- Discipline: Neuroscience
- Language: English
- Edited by: John J. Foxe, Yoland Smith

Publication details
- History: 1989–present
- Publisher: Wiley-Blackwell on behalf of the Federation of European Neuroscience Societies
- Frequency: Biweekly
- Open access: Hybrid
- Impact factor: 3.4 (2022)

Standard abbreviations
- ISO 4: Eur. J. Neurosci.

Indexing
- CODEN: EJONEI
- ISSN: 0953-816X (print) 1460-9568 (web)
- OCLC no.: 39503252

Links
- Journal homepage; Online access; Online archive;

= European Journal of Neuroscience =

The European Journal of Neuroscience is a biweekly peer-reviewed scientific journal covering all aspects of neuroscience. It was established in 1989 with Ray Guillery (then at the University of Oxford) as the founding editor-in-chief. The current editors-in-chief are John J. Foxe (University of Rochester) and Yoland Smith (Emory University). The journal is published by Wiley-Blackwell on behalf of the Federation of European Neuroscience Societies. Authors can elect to have accepted articles published as open access. The journal adopted transparent peer-review in January 2017.

==Features==
The journal also publishes special and virtual issues related to topical issues in neuroscience.

==Editors-in-chief==
The following persons have been or are editor-in-chief:
- Ray Guillery (1989–1993)
- Michel Cuénod (1993–1997)
- Barry Everitt (1997–2002)
- Barry Everitt and Chris Henderson (2002–2008)
- Jean-Marc Fritschy and Martin Sarter (2008–2014)
- J. Paul Bolam and John J. Foxe (2014–2020)
- John J. Foxe (2020–2023)
- John J. Foxe and Yoland Smith (2024-present)

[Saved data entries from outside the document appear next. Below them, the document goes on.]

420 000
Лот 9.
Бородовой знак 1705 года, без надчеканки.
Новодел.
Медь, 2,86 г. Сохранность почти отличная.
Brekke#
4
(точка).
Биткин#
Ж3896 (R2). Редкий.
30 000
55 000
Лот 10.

==Abstracting and indexing==
The journal is abstracted and indexed in:

- Biological Abstracts
- BIOSIS Previews
- CAB Abstracts
- Current Contents/Life Sciences
- EBSCO databases
- Embase
- Index Medicus/MEDLINE/PubMed
- PASCAL
- PsycINFO
- Répertoire International de Littérature Musicale
- Science Citation Index Expanded
- Scopus

According to the Journal Citation Reports, the journal has a 2022 impact factor of 3.4.